JA – Que medidas toma o Ministério quando há estiagem?
DT – No geral, quando ocorrem fenómenos atmosféricos, como é o caso vertente, o MINADERP providencia os apoios técnicos e materiais necessários que permitam aos camponeses recuperarem de eventuais perdas de produção. Neste caso concreto, o sector dispõe de quantidades suficientes de sementes de hortícolas, cereais e leguminosas para a segunda época da campanha agrícola. Tais insumos encontram-se já em stock nas estruturas provinciais do Ministério da Agricultura.
JA – Quais são as províncias mais afectadas pela estiagem?
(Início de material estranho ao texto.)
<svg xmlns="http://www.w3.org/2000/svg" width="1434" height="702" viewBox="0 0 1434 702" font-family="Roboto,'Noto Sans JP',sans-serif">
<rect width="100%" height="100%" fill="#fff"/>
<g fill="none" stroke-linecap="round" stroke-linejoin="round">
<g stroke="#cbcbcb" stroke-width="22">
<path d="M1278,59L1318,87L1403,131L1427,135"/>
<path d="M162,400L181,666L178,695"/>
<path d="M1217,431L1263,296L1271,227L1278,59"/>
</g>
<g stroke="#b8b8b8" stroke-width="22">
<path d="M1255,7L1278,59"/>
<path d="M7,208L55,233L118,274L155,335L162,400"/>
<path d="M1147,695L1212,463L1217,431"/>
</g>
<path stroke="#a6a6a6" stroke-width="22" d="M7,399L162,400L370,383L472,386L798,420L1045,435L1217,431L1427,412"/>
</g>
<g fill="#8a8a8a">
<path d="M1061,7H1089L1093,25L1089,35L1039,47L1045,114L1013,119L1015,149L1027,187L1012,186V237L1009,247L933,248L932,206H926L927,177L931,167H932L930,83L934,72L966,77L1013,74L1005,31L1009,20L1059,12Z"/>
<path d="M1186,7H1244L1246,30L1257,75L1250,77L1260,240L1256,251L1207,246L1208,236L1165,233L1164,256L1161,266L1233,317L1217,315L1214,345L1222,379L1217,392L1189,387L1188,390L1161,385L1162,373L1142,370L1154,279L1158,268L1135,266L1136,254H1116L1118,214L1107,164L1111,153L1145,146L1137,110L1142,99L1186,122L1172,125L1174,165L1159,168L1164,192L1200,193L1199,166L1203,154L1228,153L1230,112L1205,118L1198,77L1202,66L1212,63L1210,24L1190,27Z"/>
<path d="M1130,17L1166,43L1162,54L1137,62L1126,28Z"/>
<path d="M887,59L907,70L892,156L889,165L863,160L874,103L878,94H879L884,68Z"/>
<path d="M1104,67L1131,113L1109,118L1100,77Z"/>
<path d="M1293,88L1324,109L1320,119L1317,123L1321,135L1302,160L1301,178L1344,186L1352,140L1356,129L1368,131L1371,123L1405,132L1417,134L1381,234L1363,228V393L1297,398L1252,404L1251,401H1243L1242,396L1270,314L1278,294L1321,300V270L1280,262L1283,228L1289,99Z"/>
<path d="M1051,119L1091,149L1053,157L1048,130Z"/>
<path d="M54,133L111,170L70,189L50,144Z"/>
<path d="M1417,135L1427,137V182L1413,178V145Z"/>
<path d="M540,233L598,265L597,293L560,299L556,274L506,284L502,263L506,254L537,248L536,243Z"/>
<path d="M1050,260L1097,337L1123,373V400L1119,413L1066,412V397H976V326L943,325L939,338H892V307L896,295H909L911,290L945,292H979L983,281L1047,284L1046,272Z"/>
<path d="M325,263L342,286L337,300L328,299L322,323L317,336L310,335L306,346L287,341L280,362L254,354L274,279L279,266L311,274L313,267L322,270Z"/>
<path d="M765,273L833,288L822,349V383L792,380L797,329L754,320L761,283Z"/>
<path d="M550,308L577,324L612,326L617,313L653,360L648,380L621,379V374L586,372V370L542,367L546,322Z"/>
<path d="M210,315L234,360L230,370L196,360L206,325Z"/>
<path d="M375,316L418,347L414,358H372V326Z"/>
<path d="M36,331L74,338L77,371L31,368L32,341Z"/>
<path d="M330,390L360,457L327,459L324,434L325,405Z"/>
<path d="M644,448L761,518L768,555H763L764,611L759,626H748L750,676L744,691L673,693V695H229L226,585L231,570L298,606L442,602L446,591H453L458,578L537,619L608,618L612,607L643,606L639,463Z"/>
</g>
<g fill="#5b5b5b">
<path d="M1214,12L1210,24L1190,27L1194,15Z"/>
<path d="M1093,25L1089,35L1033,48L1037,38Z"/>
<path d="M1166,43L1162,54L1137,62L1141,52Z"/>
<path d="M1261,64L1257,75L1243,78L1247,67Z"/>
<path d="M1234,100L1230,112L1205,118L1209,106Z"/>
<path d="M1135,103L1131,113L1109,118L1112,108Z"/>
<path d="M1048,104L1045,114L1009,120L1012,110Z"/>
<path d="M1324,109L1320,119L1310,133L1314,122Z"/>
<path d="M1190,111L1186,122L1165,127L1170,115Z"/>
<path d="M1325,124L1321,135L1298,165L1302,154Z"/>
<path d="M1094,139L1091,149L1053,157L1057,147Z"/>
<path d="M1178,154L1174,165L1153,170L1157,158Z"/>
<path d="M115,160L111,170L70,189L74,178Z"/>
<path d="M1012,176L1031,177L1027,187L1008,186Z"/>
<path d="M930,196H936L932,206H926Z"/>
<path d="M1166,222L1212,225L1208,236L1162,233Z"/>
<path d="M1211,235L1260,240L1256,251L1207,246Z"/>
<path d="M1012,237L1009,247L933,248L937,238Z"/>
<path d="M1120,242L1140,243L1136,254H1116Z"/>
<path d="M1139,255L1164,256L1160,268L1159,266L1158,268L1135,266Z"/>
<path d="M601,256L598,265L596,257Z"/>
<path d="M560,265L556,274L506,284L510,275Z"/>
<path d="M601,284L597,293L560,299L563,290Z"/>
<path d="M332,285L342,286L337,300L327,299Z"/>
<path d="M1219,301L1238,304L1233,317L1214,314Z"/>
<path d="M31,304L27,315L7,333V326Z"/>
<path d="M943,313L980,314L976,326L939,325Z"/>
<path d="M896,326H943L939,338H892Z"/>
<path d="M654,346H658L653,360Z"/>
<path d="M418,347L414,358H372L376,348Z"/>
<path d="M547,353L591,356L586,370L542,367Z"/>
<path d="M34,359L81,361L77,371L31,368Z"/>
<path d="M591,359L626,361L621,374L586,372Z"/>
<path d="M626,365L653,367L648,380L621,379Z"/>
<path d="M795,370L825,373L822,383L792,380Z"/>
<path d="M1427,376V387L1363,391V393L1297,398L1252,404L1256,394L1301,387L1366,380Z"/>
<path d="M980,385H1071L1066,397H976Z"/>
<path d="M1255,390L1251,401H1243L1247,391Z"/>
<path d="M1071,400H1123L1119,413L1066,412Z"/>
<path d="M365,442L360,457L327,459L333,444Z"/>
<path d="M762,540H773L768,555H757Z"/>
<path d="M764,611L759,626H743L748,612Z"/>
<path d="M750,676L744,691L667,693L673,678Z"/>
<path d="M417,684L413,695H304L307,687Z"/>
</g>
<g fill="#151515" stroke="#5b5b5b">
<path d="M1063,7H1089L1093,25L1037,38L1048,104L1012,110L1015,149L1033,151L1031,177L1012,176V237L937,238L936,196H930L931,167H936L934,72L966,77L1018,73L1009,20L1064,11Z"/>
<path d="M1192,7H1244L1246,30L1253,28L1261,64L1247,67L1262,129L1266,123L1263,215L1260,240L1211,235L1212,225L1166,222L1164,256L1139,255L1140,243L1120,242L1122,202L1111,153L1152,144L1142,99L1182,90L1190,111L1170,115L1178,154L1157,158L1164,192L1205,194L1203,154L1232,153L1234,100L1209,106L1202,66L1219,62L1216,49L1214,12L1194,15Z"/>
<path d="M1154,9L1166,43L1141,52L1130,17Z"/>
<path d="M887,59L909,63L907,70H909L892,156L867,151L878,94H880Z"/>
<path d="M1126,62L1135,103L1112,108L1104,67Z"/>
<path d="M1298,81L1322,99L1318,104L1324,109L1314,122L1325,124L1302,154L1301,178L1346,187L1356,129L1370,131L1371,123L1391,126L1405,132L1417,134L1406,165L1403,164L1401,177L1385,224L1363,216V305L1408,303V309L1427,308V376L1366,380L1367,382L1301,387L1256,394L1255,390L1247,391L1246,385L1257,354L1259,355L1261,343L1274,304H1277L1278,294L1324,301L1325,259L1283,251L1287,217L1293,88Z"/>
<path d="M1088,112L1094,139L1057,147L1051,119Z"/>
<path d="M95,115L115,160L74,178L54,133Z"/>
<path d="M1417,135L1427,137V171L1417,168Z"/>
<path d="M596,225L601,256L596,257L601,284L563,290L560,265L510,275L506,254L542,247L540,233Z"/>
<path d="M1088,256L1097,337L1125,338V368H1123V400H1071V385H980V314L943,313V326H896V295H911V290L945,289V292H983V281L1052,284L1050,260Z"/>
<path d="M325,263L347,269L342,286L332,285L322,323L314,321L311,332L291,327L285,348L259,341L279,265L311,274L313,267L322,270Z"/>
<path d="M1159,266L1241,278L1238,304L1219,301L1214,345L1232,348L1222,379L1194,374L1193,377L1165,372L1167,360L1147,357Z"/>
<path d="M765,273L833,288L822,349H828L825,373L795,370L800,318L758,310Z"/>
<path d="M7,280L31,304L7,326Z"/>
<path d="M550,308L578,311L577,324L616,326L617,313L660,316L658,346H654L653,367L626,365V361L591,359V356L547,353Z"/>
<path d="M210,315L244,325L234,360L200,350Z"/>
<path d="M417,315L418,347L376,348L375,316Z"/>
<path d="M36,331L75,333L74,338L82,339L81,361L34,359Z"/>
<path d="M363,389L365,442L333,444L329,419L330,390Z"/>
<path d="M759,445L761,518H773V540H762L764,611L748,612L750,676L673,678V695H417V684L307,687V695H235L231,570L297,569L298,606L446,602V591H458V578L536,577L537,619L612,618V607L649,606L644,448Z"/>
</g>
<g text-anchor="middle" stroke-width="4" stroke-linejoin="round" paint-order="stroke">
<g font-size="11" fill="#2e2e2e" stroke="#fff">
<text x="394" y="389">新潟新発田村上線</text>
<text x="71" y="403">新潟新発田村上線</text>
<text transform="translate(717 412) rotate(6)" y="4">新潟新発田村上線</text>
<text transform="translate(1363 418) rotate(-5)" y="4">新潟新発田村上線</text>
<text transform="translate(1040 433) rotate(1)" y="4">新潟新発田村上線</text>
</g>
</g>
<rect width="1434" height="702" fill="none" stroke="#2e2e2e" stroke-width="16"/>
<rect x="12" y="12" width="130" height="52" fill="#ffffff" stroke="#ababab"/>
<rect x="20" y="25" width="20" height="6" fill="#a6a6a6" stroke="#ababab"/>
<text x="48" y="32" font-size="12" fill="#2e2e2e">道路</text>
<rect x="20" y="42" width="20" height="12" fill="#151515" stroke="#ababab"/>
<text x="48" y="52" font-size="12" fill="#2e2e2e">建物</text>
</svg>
DT – De forma particular, a região do litoral sentiu com maior severidade os efeitos da estiagem, dadas as características. No cômputo geral, todas as províncias, com maior ou menor grau, registaram uma estiagem prolongada.
JA – Estamos a produzir o suficiente para não estarmos em situação de insegurança alimentar?
DT – Sim, mas apenas em determinadas culturas. Neste momento, sem nenhum receio de errar, a produção de raízes e de tubérculos – portanto, mandioca e batatas – é significativa. A produção de mandioca já é excedentária no país. Mas continuamos a ter algum défice alimentar no que diz respeito à produção cerealífera, sobretudo de arroz e trigo. Infelizmente, ainda não temos uma produção expressiva de trigo para que possamos colocá-la na estatística. O consumo de pão aumentou muito no país, o que significa que o Governo e, sobretudo, o sector privado, têm feito um esforço gigantesco para a importação de farinha de trigo. A produção cerealífera no geral é deficitária, apesar de haver uma boa produção de milho. Mas, do somatório de todos os cerais, esses dois – o arroz e o trigo – intervêm de forma negativa na balança alimentar, pelo facto de a sua produção não ser ainda bastante significativa no país.
JA – O que falta fazer para os produtos serem escoados através da rede rodoviária?
DT – Importa realçar que, no que diz respeito à rede rodoviária, precisamos de melhorar a intervenção na rede terciária e secundária, porque é esta que, de facto, alavanca a produção alimentar no país. Por outro lado, há uma equação que deve ser intervencionada, que diz respeito ao mercado. Estamos a falar da reestruturação do mercado, porque não deve ser o camponês a comercializar o produto na cidade. Portanto, há aqui um esforço do Governo de revitalizar o programa de comercialização rural, com algum crédito e com alguma bonificação, para que a população se sinta motivada a aumentar a produção, de modo a que encontre compradores que vão escoar o seu produto para as cidades.
JA – De quanto precisa o país para abastecer o mercado de arroz e trigo?
DT – Em termos de necessidade, o país precisa, anualmente, para o consumo humano, de um milhão e seiscentas mil toneladas de cereais.
JA – Quanto é que o país produz, actualmente?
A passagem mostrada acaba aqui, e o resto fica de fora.